Text provided:
_ _ _ _ _ _ _

16. Gigolo Aunts - Where I Find My Heaven (Fire)
The opening guitar lines of the theme from the nineties sitcom "Game On" - or the film "Dumb and Dumber" depending on your preferred reference point, since it was confusingly used in both - burst through loudly and confidently. From those opening bars right through to the end, "Where I Find My Heaven" sounds like an almost flawless pop song, rammed to the brim with bittersweet lyrics and bouyant but intricately woven melodies. At the time, my first thought was that this sounded like a single Teenage Fanclub could have released if they'd decided to pander just slightly to the mainstream.
What's truly surprising is how, despite its mainstream presence and clear potential, "Where I Find My Heaven" really wasn't the huge hit it could have been. On its 1995 reissue it managed one week in the Top 40 at number 29, then disappeared from view. The finger of suspicion in the UK's case probably points in the direction of Fire Records who never were terribly good at maximising the potential of their artists, but its failure on RCA in the US is truly baffling.
Gigolo Aunts had a long history as a band prior to this point, having their roots in the 1981 power-pop band Sniper. Therefore, they had already spent over a decade penning the kind of effortlessly memorable melodies much beloved of that genre. This makes comparisons with Teenage Fanclub somewhat unfair, since they had a considerable head start over that Scottish band.

_ _ _ _ _ _ _

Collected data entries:
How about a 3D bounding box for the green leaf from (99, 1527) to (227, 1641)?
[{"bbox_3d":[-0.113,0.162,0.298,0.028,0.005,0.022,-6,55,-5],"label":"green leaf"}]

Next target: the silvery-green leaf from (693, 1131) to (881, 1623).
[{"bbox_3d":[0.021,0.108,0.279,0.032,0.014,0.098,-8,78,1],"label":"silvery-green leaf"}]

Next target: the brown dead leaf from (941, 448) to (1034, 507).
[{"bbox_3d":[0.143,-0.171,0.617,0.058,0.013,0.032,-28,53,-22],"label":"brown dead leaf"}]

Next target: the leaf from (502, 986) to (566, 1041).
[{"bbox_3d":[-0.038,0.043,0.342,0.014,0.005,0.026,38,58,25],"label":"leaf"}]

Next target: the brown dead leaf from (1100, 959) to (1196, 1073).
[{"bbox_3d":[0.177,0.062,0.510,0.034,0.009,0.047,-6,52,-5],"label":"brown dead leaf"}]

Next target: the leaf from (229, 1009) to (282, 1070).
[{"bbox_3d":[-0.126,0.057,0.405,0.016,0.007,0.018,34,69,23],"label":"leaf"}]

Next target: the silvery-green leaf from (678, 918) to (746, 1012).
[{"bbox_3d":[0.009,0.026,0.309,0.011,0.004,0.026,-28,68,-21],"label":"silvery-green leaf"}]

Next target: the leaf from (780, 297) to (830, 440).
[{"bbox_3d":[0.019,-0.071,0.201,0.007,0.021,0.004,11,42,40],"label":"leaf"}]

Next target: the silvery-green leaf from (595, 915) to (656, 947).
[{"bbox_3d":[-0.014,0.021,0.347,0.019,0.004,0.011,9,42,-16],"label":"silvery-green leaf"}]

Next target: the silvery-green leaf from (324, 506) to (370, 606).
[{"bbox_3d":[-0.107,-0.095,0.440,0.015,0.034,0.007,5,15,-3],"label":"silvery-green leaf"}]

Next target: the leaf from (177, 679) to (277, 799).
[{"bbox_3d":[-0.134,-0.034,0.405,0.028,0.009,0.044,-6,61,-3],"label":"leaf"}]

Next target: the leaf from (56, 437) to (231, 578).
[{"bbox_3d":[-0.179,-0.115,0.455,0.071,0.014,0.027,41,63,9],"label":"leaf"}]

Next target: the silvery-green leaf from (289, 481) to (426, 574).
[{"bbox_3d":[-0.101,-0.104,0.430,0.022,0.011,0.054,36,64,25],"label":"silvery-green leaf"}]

_ _ _ _ _ _ _

About this exercise: According to the piece on "Where I Find My Heaven," what chart position did the song reach on its 1995 reissue?

Reply to the task: Number 29, where it spent one week in the Top 40.